Re: [RFC PATCH] Add /proc/<pid>/numa_vamaps for numa node information
From: Dave Hansen
Date: Wed May 02 2018 - 18:29:09 EST
On 05/02/2018 02:33 PM, Andrew Morton wrote:
> On Tue, 1 May 2018 22:58:06 -0700 Prakash Sangappa <prakash.sangappa@xxxxxxxxxx> wrote:
>> For analysis purpose it is useful to have numa node information
>> corresponding mapped address ranges of the process. Currently
>> /proc/<pid>/numa_maps provides list of numa nodes from where pages are
>> allocated per VMA of the process. This is not useful if an user needs to
>> determine which numa node the mapped pages are allocated from for a
>> particular address range. It would have helped if the numa node information
>> presented in /proc/<pid>/numa_maps was broken down by VA ranges showing the
>> exact numa node from where the pages have been allocated.

#####

**Requirement 1:**
According to the mailing-list post, which file currently lists the numa nodes that a process's pages come from for each VMA?
**Requirement 2:**
Repeat a stretch of the mailing-list post word for word, beginning at the words "Re: [RFC PATCH]" and stopping after "have been allocated.".

**Material provided:**
#####

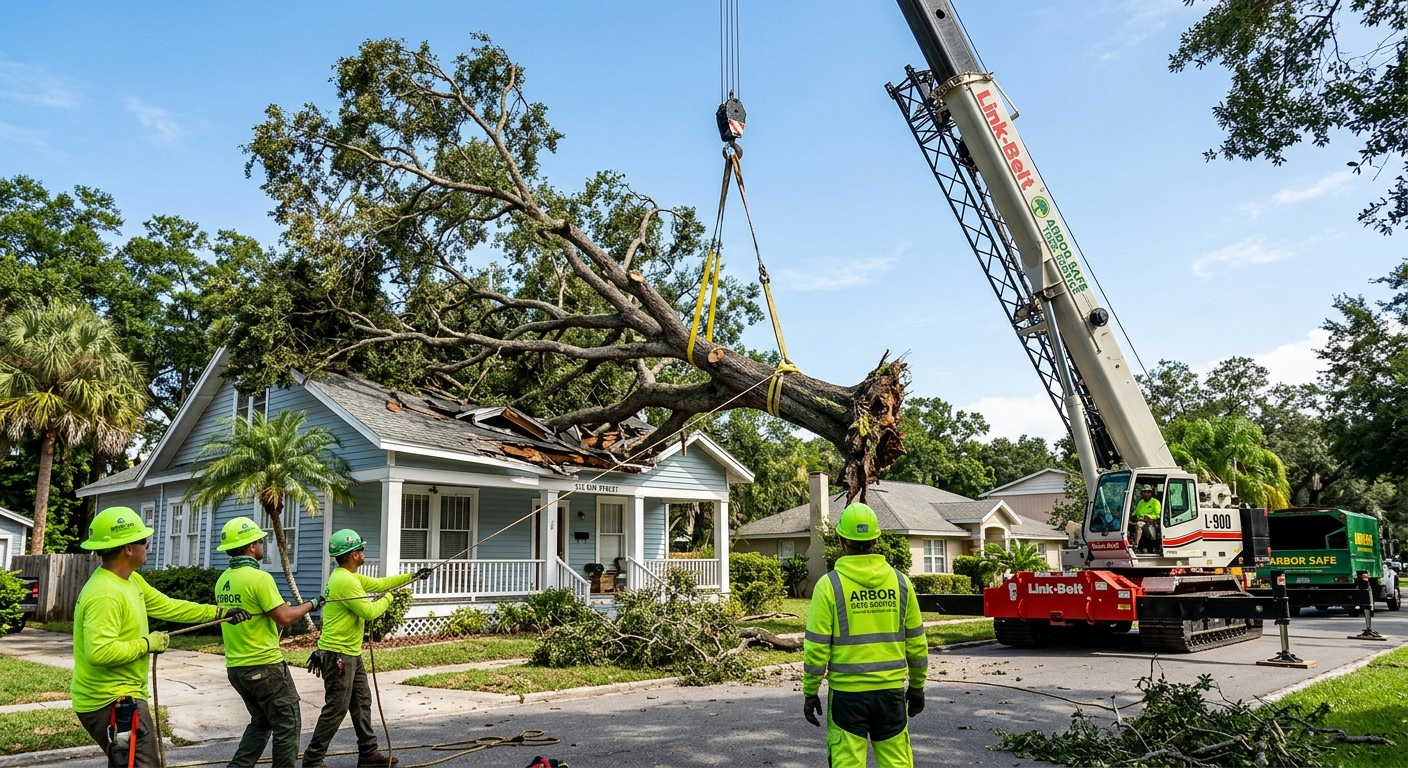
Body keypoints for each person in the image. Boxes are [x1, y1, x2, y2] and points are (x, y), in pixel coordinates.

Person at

#####

**Output 1:**
/proc/<pid>/numa_maps

**Output 2:**
Re: [RFC PATCH] Add /proc/<pid>/numa_vamaps for numa node information
From: Dave Hansen
Date: Wed May 02 2018 - 18:29:09 EST
On 05/02/2018 02:33 PM, Andrew Morton wrote:
> On Tue, 1 May 2018 22:58:06 -0700 Prakash Sangappa <prakash.sangappa@xxxxxxxxxx> wrote:
>> For analysis purpose it is useful to have numa node information
>> corresponding mapped address ranges of the process. Currently
>> /proc/<pid>/numa_maps provides list of numa nodes from where pages are
>> allocated per VMA of the process. This is not useful if an user needs to
>> determine which numa node the mapped pages are allocated from for a
>> particular address range. It would have helped if the numa node information
>> presented in /proc/<pid>/numa_maps was broken down by VA ranges showing the
>> exact numa node from where the pages have been allocated.